**YOUR INSTRUCTIONS:** Reproduce each of the following lines character for character.

*** DATA SHOWN ***

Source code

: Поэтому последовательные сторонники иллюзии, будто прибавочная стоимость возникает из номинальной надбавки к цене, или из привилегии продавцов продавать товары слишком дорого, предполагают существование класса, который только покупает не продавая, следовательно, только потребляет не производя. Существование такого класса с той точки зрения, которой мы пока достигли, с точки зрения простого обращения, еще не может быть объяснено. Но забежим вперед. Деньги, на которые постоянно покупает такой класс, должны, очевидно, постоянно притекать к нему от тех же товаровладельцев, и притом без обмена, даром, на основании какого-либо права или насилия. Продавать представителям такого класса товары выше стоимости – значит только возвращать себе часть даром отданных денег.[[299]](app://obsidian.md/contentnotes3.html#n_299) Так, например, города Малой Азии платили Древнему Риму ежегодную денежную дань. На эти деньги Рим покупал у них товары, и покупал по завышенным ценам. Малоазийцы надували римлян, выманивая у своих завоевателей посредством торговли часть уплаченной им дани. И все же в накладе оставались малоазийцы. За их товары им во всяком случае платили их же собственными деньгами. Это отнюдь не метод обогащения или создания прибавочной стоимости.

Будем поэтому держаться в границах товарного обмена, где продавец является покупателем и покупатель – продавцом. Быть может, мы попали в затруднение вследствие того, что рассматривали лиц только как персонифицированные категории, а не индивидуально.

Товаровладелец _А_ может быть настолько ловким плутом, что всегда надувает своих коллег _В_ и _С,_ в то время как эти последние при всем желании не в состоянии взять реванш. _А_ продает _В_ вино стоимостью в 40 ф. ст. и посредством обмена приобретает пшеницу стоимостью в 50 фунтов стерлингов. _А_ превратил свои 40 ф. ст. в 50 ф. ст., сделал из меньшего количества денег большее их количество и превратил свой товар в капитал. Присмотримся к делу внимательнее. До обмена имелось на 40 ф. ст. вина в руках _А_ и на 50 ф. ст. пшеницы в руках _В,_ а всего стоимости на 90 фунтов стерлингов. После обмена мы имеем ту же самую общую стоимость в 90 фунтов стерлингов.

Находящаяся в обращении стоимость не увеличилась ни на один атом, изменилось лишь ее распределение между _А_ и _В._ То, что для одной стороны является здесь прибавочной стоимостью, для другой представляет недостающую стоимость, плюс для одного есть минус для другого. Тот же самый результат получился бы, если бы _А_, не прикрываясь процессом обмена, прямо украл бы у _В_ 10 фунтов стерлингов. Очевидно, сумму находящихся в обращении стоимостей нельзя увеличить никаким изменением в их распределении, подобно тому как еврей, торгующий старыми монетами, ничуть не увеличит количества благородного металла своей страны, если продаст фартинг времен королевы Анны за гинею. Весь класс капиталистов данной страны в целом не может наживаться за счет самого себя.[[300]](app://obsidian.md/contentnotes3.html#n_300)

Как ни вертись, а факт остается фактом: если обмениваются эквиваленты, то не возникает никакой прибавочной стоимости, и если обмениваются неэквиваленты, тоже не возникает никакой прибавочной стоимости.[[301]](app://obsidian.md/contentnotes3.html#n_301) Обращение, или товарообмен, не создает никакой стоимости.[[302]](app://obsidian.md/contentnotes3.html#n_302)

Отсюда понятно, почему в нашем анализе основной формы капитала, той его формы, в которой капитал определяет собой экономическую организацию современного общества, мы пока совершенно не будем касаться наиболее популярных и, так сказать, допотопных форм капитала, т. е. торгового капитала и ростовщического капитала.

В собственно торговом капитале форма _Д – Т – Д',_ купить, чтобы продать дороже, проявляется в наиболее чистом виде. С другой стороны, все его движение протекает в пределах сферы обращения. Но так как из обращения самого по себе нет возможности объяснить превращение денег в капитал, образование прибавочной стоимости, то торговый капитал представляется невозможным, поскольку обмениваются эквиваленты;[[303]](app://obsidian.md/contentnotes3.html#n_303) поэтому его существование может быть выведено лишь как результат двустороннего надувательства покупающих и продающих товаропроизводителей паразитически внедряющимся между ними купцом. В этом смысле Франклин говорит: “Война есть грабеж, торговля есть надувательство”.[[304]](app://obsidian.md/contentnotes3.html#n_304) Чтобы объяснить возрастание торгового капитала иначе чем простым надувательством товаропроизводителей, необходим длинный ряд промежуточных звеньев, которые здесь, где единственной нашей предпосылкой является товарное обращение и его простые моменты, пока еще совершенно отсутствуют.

*** End of DATA SHOWN ***

**RESULT OF THIS TASK:**
Source code

: Поэтому последовательные сторонники иллюзии, будто прибавочная стоимость возникает из номинальной надбавки к цене, или из привилегии продавцов продавать товары слишком дорого, предполагают существование класса, который только покупает не продавая, следовательно, только потребляет не производя. Существование такого класса с той точки зрения, которой мы пока достигли, с точки зрения простого обращения, еще не может быть объяснено. Но забежим вперед. Деньги, на которые постоянно покупает такой класс, должны, очевидно, постоянно притекать к нему от тех же товаровладельцев, и притом без обмена, даром, на основании какого-либо права или насилия. Продавать представителям такого класса товары выше стоимости – значит только возвращать себе часть даром отданных денег.[[299]](app://obsidian.md/contentnotes3.html#n_299) Так, например, города Малой Азии платили Древнему Риму ежегодную денежную дань. На эти деньги Рим покупал у них товары, и покупал по завышенным ценам. Малоазийцы надували римлян, выманивая у своих завоевателей посредством торговли часть уплаченной им дани. И все же в накладе оставались малоазийцы. За их товары им во всяком случае платили их же собственными деньгами. Это отнюдь не метод обогащения или создания прибавочной стоимости.

Будем поэтому держаться в границах товарного обмена, где продавец является покупателем и покупатель – продавцом. Быть может, мы попали в затруднение вследствие того, что рассматривали лиц только как персонифицированные категории, а не индивидуально.

Товаровладелец _А_ может быть настолько ловким плутом, что всегда надувает своих коллег _В_ и _С,_ в то время как эти последние при всем желании не в состоянии взять реванш. _А_ продает _В_ вино стоимостью в 40 ф. ст. и посредством обмена приобретает пшеницу стоимостью в 50 фунтов стерлингов. _А_ превратил свои 40 ф. ст. в 50 ф. ст., сделал из меньшего количества денег большее их количество и превратил свой товар в капитал. Присмотримся к делу внимательнее. До обмена имелось на 40 ф. ст. вина в руках _А_ и на 50 ф. ст. пшеницы в руках _В,_ а всего стоимости на 90 фунтов стерлингов. После обмена мы имеем ту же самую общую стоимость в 90 фунтов стерлингов.

Находящаяся в обращении стоимость не увеличилась ни на один атом, изменилось лишь ее распределение между _А_ и _В._ То, что для одной стороны является здесь прибавочной стоимостью, для другой представляет недостающую стоимость, плюс для одного есть минус для другого. Тот же самый результат получился бы, если бы _А_, не прикрываясь процессом обмена, прямо украл бы у _В_ 10 фунтов стерлингов. Очевидно, сумму находящихся в обращении стоимостей нельзя увеличить никаким изменением в их распределении, подобно тому как еврей, торгующий старыми монетами, ничуть не увеличит количества благородного металла своей страны, если продаст фартинг времен королевы Анны за гинею. Весь класс капиталистов данной страны в целом не может наживаться за счет самого себя.[[300]](app://obsidian.md/contentnotes3.html#n_300)

Как ни вертись, а факт остается фактом: если обмениваются эквиваленты, то не возникает никакой прибавочной стоимости, и если обмениваются неэквиваленты, тоже не возникает никакой прибавочной стоимости.[[301]](app://obsidian.md/contentnotes3.html#n_301) Обращение, или товарообмен, не создает никакой стоимости.[[302]](app://obsidian.md/contentnotes3.html#n_302)

Отсюда понятно, почему в нашем анализе основной формы капитала, той его формы, в которой капитал определяет собой экономическую организацию современного общества, мы пока совершенно не будем касаться наиболее популярных и, так сказать, допотопных форм капитала, т. е. торгового капитала и ростовщического капитала.

В собственно торговом капитале форма _Д – Т – Д',_ купить, чтобы продать дороже, проявляется в наиболее чистом виде. С другой стороны, все его движение протекает в пределах сферы обращения. Но так как из обращения самого по себе нет возможности объяснить превращение денег в капитал, образование прибавочной стоимости, то торговый капитал представляется невозможным, поскольку обмениваются эквиваленты;[[303]](app://obsidian.md/contentnotes3.html#n_303) поэтому его существование может быть выведено лишь как результат двустороннего надувательства покупающих и продающих товаропроизводителей паразитически внедряющимся между ними купцом. В этом смысле Франклин говорит: “Война есть грабеж, торговля есть надувательство”.[[304]](app://obsidian.md/contentnotes3.html#n_304) Чтобы объяснить возрастание торгового капитала иначе чем простым надувательством товаропроизводителей, необходим длинный ряд промежуточных звеньев, которые здесь, где единственной нашей предпосылкой является товарное обращение и его простые моменты, пока еще совершенно отсутствуют.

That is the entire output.